# [Problem to work on]
The output should be all entries, each matching the original exactly.

(Stored items)
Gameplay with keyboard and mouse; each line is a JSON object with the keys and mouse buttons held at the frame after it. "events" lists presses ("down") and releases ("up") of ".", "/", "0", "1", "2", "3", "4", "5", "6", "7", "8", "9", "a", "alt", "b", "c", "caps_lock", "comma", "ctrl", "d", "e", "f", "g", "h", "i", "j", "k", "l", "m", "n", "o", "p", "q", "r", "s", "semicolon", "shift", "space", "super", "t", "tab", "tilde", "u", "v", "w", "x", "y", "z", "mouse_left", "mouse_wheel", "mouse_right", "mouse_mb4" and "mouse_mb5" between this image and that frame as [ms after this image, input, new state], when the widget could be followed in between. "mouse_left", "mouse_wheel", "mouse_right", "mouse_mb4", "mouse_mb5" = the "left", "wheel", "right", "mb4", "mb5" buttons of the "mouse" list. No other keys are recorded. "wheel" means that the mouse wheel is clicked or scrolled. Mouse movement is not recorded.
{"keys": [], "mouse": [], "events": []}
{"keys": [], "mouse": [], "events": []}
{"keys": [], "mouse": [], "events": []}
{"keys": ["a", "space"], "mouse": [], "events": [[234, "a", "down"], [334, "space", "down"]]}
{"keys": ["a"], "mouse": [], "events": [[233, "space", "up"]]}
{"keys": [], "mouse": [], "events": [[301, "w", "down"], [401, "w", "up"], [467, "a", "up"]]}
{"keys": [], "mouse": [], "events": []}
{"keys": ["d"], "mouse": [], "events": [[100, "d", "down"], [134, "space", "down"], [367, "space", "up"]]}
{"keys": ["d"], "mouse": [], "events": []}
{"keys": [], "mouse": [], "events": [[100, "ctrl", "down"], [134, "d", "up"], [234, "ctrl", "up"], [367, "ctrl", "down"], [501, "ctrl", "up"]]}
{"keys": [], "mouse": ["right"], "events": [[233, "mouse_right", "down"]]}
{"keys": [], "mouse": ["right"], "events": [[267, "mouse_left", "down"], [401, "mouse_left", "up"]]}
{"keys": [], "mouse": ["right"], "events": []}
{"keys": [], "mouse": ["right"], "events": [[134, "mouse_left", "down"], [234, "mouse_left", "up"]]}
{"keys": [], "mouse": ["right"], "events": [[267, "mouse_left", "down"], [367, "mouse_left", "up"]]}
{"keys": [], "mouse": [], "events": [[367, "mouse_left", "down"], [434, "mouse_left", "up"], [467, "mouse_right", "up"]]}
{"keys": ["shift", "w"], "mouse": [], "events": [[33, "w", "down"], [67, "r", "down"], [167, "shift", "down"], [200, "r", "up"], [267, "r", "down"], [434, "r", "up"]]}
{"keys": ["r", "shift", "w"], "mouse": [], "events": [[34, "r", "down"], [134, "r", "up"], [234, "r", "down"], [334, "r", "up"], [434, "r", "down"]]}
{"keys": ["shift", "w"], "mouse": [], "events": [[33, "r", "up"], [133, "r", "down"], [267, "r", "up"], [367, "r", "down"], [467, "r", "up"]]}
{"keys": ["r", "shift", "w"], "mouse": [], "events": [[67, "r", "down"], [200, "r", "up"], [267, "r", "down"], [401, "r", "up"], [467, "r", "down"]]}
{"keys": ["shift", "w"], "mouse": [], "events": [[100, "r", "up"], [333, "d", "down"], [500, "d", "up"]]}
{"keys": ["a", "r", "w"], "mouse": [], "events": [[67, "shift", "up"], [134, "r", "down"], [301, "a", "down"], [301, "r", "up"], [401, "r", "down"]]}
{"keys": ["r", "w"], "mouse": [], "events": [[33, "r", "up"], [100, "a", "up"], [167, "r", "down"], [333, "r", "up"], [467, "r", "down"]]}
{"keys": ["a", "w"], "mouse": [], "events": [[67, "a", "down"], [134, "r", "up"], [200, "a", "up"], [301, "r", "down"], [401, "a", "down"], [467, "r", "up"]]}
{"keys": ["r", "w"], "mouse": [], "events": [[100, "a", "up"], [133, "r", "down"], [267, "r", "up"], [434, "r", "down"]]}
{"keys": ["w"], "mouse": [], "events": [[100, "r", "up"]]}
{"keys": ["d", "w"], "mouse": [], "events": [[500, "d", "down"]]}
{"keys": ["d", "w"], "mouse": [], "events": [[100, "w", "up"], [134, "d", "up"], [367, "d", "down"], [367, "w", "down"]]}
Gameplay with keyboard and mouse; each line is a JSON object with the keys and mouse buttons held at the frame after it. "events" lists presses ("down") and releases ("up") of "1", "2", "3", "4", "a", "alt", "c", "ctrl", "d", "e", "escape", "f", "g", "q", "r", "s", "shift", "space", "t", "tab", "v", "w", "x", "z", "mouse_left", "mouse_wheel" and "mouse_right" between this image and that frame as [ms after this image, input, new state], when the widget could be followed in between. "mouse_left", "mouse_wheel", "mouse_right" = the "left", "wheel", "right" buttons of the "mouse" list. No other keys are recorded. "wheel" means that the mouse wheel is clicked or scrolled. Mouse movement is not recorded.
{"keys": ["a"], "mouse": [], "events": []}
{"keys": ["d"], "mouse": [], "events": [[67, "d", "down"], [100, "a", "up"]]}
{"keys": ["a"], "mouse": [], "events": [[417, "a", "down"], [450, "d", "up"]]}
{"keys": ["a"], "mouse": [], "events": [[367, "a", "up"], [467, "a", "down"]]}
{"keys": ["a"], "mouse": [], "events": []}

# [Task solution]
Gameplay with keyboard and mouse; each line is a JSON object with the keys and mouse buttons held at the frame after it. "events" lists presses ("down") and releases ("up") of ".", "/", "0", "1", "2", "3", "4", "5", "6", "7", "8", "9", "a", "alt", "b", "c", "caps_lock", "comma", "ctrl", "d", "e", "f", "g", "h", "i", "j", "k", "l", "m", "n", "o", "p", "q", "r", "s", "semicolon", "shift", "space", "super", "t", "tab", "tilde", "u", "v", "w", "x", "y", "z", "mouse_left", "mouse_wheel", "mouse_right", "mouse_mb4" and "mouse_mb5" between this image and that frame as [ms after this image, input, new state], when the widget could be followed in between. "mouse_left", "mouse_wheel", "mouse_right", "mouse_mb4", "mouse_mb5" = the "left", "wheel", "right", "mb4", "mb5" buttons of the "mouse" list. No other keys are recorded. "wheel" means that the mouse wheel is clicked or scrolled. Mouse movement is not recorded.
{"keys": [], "mouse": [], "events": []}
{"keys": [], "mouse": [], "events": []}
{"keys": [], "mouse": [], "events": []}
{"keys": ["a", "space"], "mouse": [], "events": [[234, "a", "down"], [334, "space", "down"]]}
{"keys": ["a"], "mouse": [], "events": [[233, "space", "up"]]}
{"keys": [], "mouse": [], "events": [[301, "w", "down"], [401, "w", "up"], [467, "a", "up"]]}
{"keys": [], "mouse": [], "events": []}
{"keys": ["d"], "mouse": [], "events": [[100, "d", "down"], [134, "space", "down"], [367, "space", "up"]]}
{"keys": ["d"], "mouse": [], "events": []}
{"keys": [], "mouse": [], "events": [[100, "ctrl", "down"], [134, "d", "up"], [234, "ctrl", "up"], [367, "ctrl", "down"], [501, "ctrl", "up"]]}
{"keys": [], "mouse": ["right"], "events": [[233, "mouse_right", "down"]]}
{"keys": [], "mouse": ["right"], "events": [[267, "mouse_left", "down"], [401, "mouse_left", "up"]]}
{"keys": [], "mouse": ["right"], "events": []}
{"keys": [], "mouse": ["right"], "events": [[134, "mouse_left", "down"], [234, "mouse_left", "up"]]}
{"keys": [], "mouse": ["right"], "events": [[267, "mouse_left", "down"], [367, "mouse_left", "up"]]}
{"keys": [], "mouse": [], "events": [[367, "mouse_left", "down"], [434, "mouse_left", "up"], [467, "mouse_right", "up"]]}
{"keys": ["shift", "w"], "mouse": [], "events": [[33, "w", "down"], [67, "r", "down"], [167, "shift", "down"], [200, "r", "up"], [267, "r", "down"], [434, "r", "up"]]}
{"keys": ["r", "shift", "w"], "mouse": [], "events": [[34, "r", "down"], [134, "r", "up"], [234, "r", "down"], [334, "r", "up"], [434, "r", "down"]]}
{"keys": ["shift", "w"], "mouse": [], "events": [[33, "r", "up"], [133, "r", "down"], [267, "r", "up"], [367, "r", "down"], [467, "r", "up"]]}
{"keys": ["r", "shift", "w"], "mouse": [], "events": [[67, "r", "down"], [200, "r", "up"], [267, "r", "down"], [401, "r", "up"], [467, "r", "down"]]}
{"keys": ["shift", "w"], "mouse": [], "events": [[100, "r", "up"], [333, "d", "down"], [500, "d", "up"]]}
{"keys": ["a", "r", "w"], "mouse": [], "events": [[67, "shift", "up"], [134, "r", "down"], [301, "a", "down"], [301, "r", "up"], [401, "r", "down"]]}
{"keys": ["r", "w"], "mouse": [], "events": [[33, "r", "up"], [100, "a", "up"], [167, "r", "down"], [333, "r", "up"], [467, "r", "down"]]}
{"keys": ["a", "w"], "mouse": [], "events": [[67, "a", "down"], [134, "r", "up"], [200, "a", "up"], [301, "r", "down"], [401, "a", "down"], [467, "r", "up"]]}
{"keys": ["r", "w"], "mouse": [], "events": [[100, "a", "up"], [133, "r", "down"], [267, "r", "up"], [434, "r", "down"]]}
{"keys": ["w"], "mouse": [], "events": [[100, "r", "up"]]}
{"keys": ["d", "w"], "mouse": [], "events": [[500, "d", "down"]]}
{"keys": ["d", "w"], "mouse": [], "events": [[100, "w", "up"], [134, "d", "up"], [367, "d", "down"], [367, "w", "down"]]}
Gameplay with keyboard and mouse; each line is a JSON object with the keys and mouse buttons held at the frame after it. "events" lists presses ("down") and releases ("up") of "1", "2", "3", "4", "a", "alt", "c", "ctrl", "d", "e", "escape", "f", "g", "q", "r", "s", "shift", "space", "t", "tab", "v", "w", "x", "z", "mouse_left", "mouse_wheel" and "mouse_right" between this image and that frame as [ms after this image, input, new state], when the widget could be followed in between. "mouse_left", "mouse_wheel", "mouse_right" = the "left", "wheel", "right" buttons of the "mouse" list. No other keys are recorded. "wheel" means that the mouse wheel is clicked or scrolled. Mouse movement is not recorded.
{"keys": ["a"], "mouse": [], "events": []}
{"keys": ["d"], "mouse": [], "events": [[67, "d", "down"], [100, "a", "up"]]}
{"keys": ["a"], "mouse": [], "events": [[417, "a", "down"], [450, "d", "up"]]}
{"keys": ["a"], "mouse": [], "events": [[367, "a", "up"], [467, "a", "down"]]}
{"keys": ["a"], "mouse": [], "events": []}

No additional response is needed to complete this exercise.